I cannot speak with any special knowledge about client data privacy, so I will leave that to the experts, so let me focus on the impartiality part of your question.  First, it is important, as I always say to my students and to colleagues, to look at impartiality through a “compared to what” lens.  Yes, there are issues of algorithmic bias that stem from various imperfections in how data is scraped and formed into algorithms.  But whatever level and severity is this kind of bias, it must be compared to the biases that humans have, including in legal decision-making.  Humans have various prejudices; they also can be subject to noxious external influences; they have various cognitive limitations; and they have other human frailties (e.g., they are busy, they get tired, they get sick, etc.).  We know that these issues interfere with “objective” decision-making.  This is partly why there is pressure to develop more automated mechanisms of decision-making.  While this is no excuse for letting algorithmic bias to persist, it is important not to let the best be the enemy of the good.  We should work hard to reduce and even eliminate algorithmic bias and other impediments to the ideal of impartiality in legal decision-making.  But we should acknowledge that imperfect automation may in some instances be an improvement on deeply flawed legal judgment.

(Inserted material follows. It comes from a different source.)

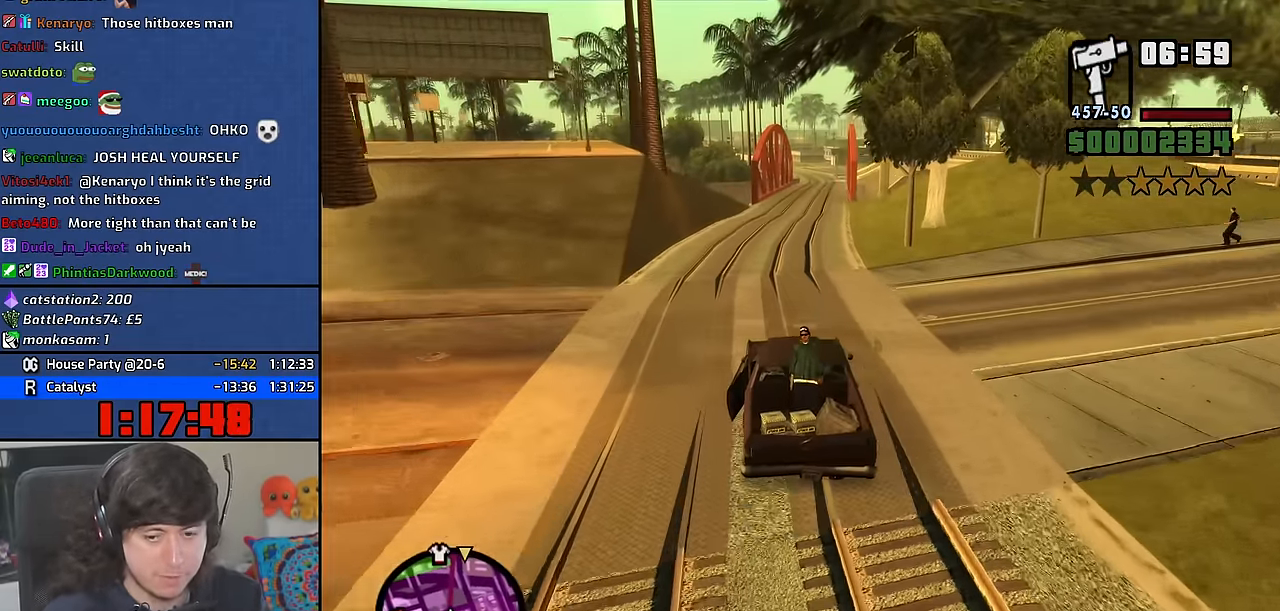
{"keys": ["w"], "mouse": [], "events": [[300, "d", "down"], [433, "d", "up"]]}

How can legal institutions and professional bodies better support and foster innovation at the intersection of law and technology?

 

By not imposing regulatory barriers and burdens that make it harder, and sometimes impossible, to use technology to improve justice and to foster better legal decision-making.  This is a message for regulatory entities, such as state bars; it is also a message for a national organization such as the American Bar Association, an organization that has done obviously valuable work in improving the welfare of lawyers and in advancing the cause of the rule of law but, where innovation and technology is concerned, has often lagged behind.  The ABA could be part of a collective solution; it should, at the very least, be not an obstacle to progress.

 

So far as other institutions in the law space are concerned (AALS, ALI, other groups), they can continue to use their bully pulpit to push for innovations that will improve access to justice and enhance legal education to ensure that the next generation of lawyers and allied legal professionals will be able to do great work in the legal space.  As to law reform groups, such as the ALI and the Uniform Laws Commission, they should assist us by their measured work in improving the legal regime so as to foster excellent use of technology – “excellence” here being used in the broadest sense of the term.

 

Lastly, these groups can also assist by proposing and enacting the guardrails that will ensure that some of the more troubling (real or potential) elements of technology can be ameliorated.  This is important, too, to ensure that we are using technology in the most responsible ways possible.